(WHAT YOU HAVE TO DO)
A single number is all that's needed: how many lines in the data contain the string "right".
RECORDS SHOWN: Begin
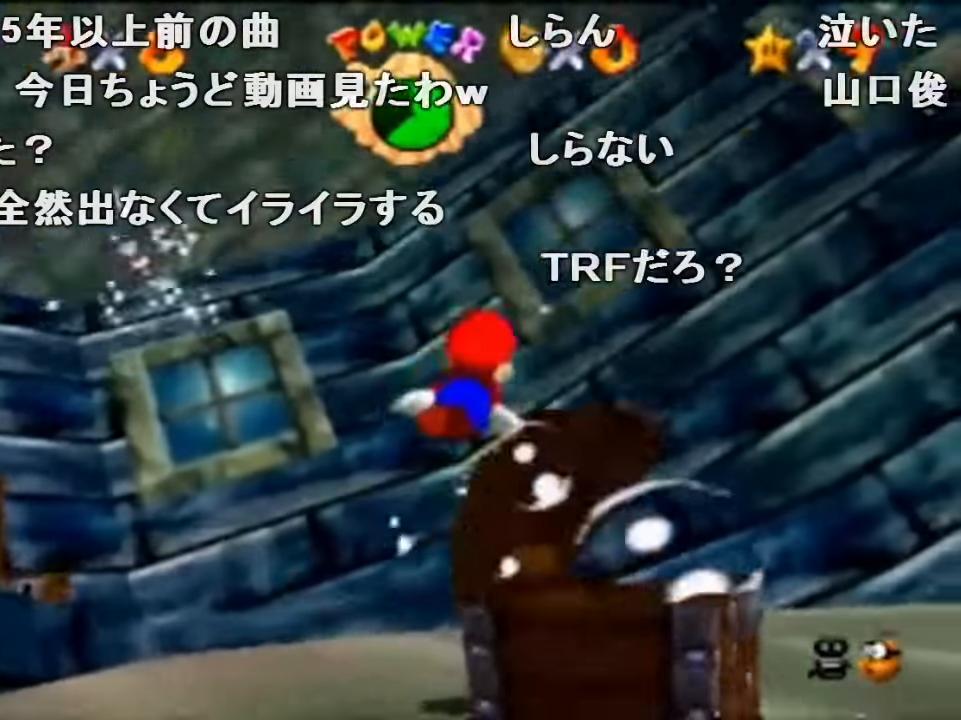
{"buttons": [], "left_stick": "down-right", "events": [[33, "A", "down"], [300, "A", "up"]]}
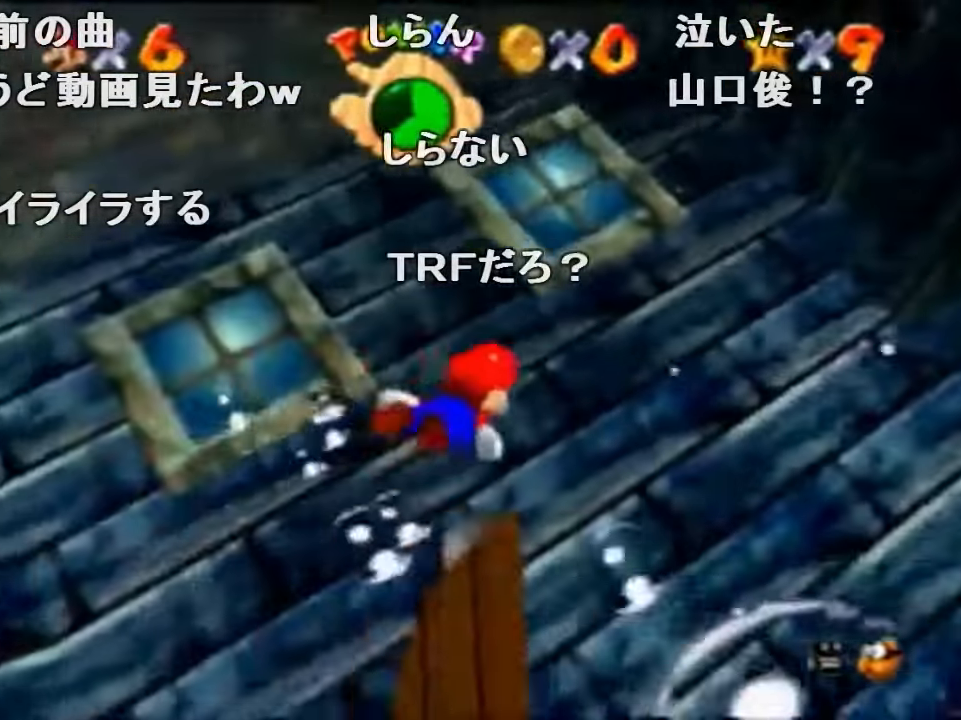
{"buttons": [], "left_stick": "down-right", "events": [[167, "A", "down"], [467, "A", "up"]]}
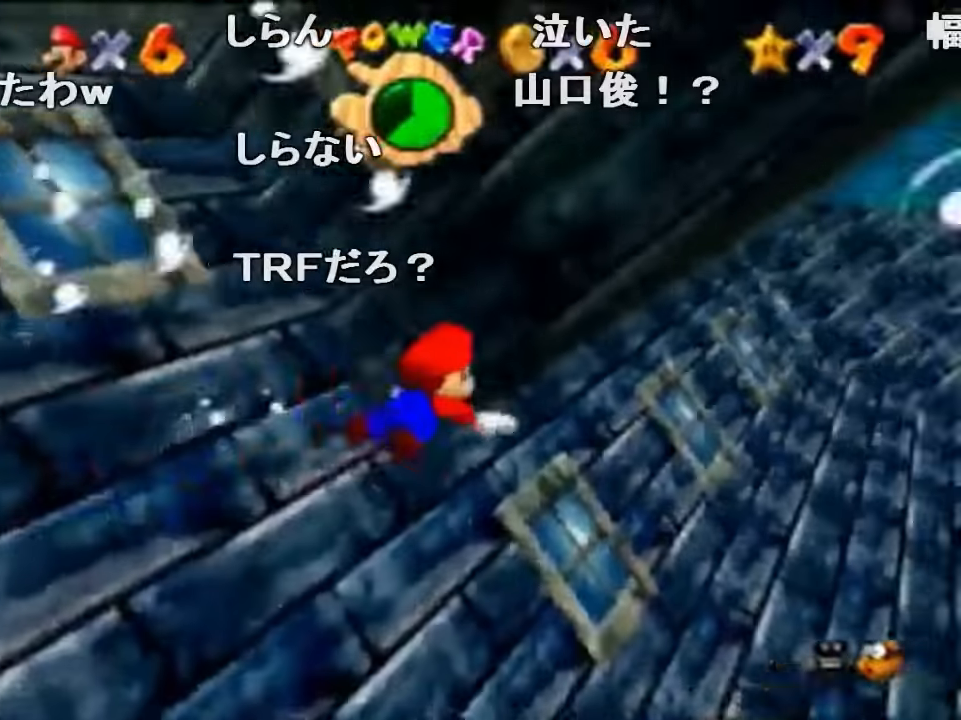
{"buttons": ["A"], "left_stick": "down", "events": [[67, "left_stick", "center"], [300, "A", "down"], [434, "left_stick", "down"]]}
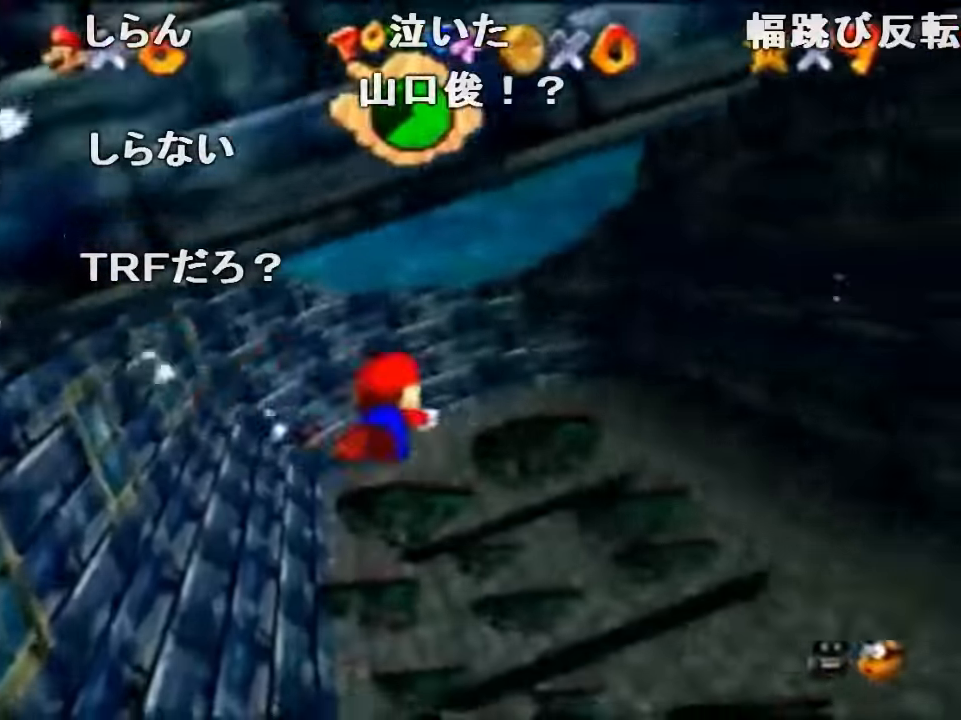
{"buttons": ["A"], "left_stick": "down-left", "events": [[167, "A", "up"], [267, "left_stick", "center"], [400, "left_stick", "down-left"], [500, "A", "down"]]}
RECORDS SHOWN: End
RECORDS SHOWN: Begin
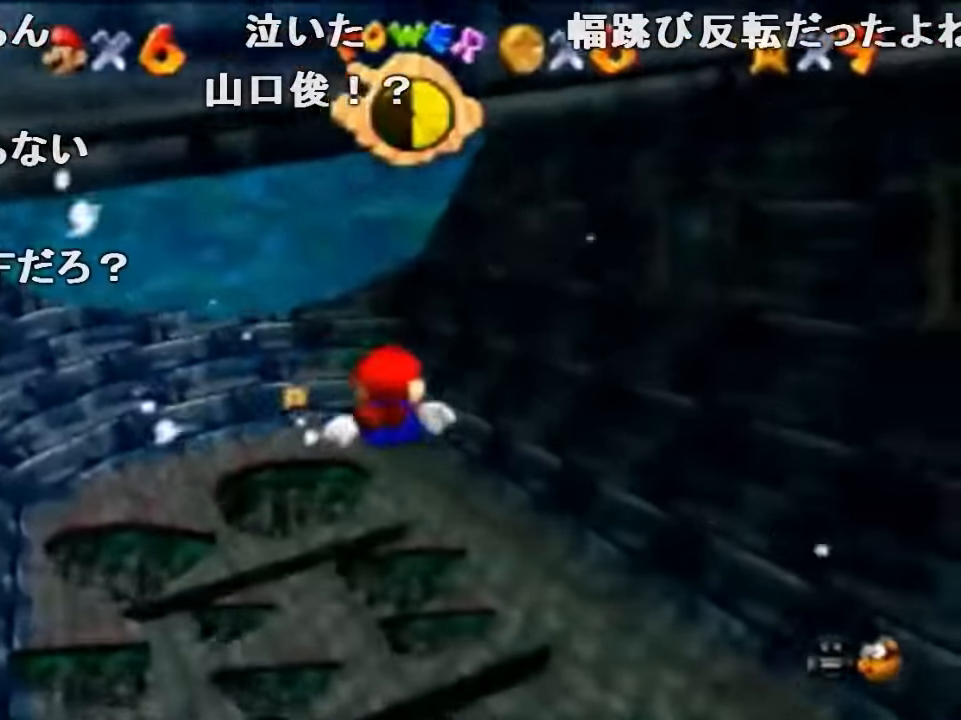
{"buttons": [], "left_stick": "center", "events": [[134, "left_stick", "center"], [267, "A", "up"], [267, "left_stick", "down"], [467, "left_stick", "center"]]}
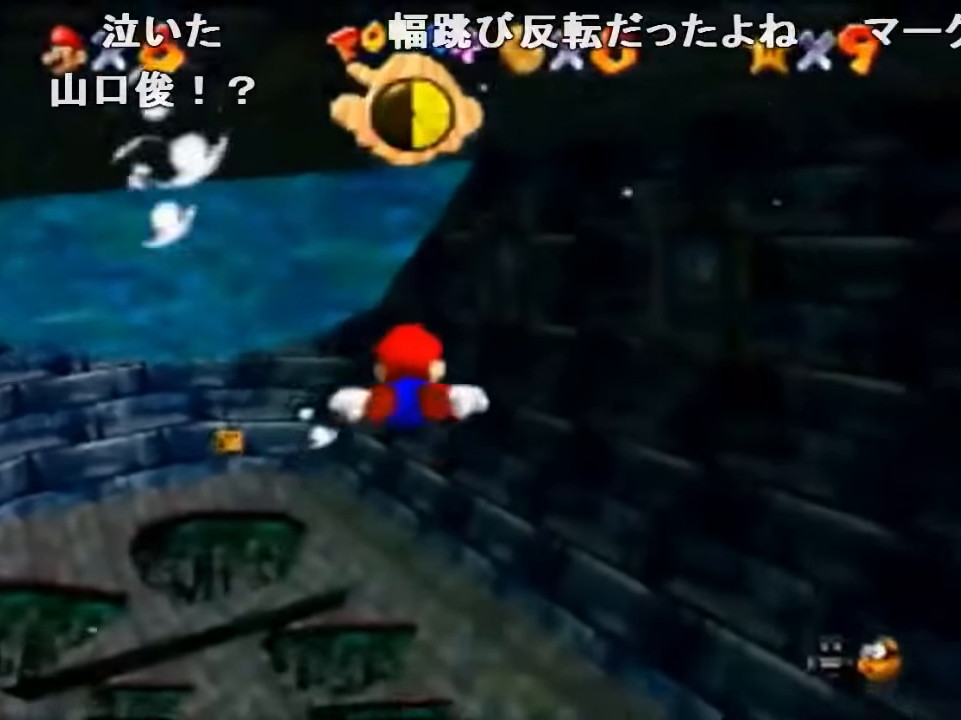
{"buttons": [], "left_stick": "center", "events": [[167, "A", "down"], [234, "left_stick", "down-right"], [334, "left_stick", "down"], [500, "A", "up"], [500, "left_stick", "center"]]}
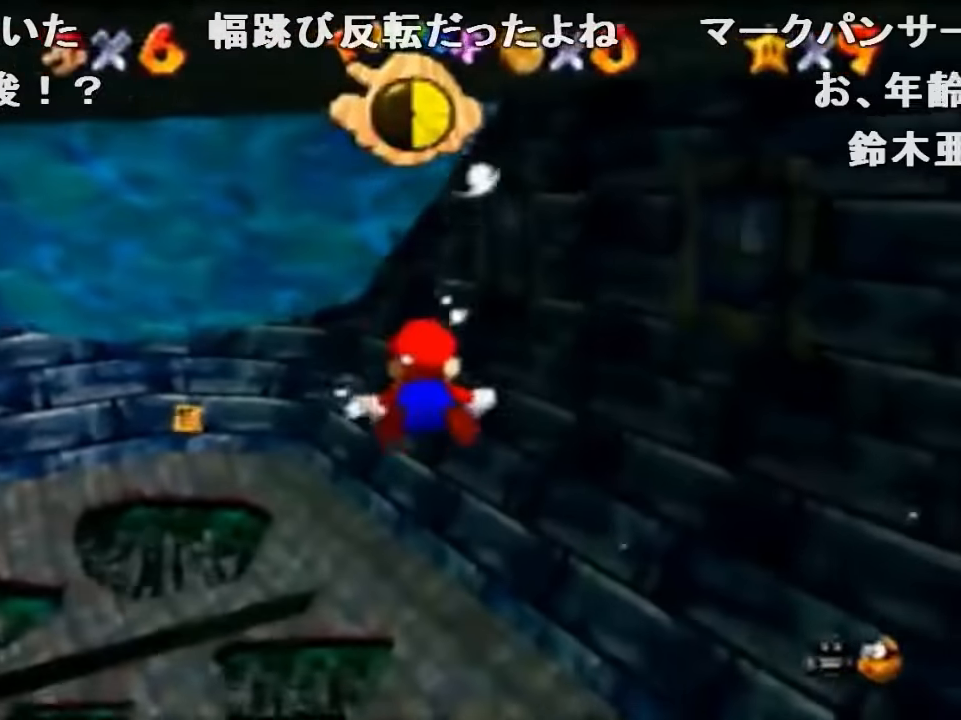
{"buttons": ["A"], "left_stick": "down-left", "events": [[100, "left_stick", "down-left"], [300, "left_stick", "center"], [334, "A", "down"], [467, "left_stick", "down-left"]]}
RECORDS SHOWN: End
(OUTPUT FOR THIS EXERCISE)
3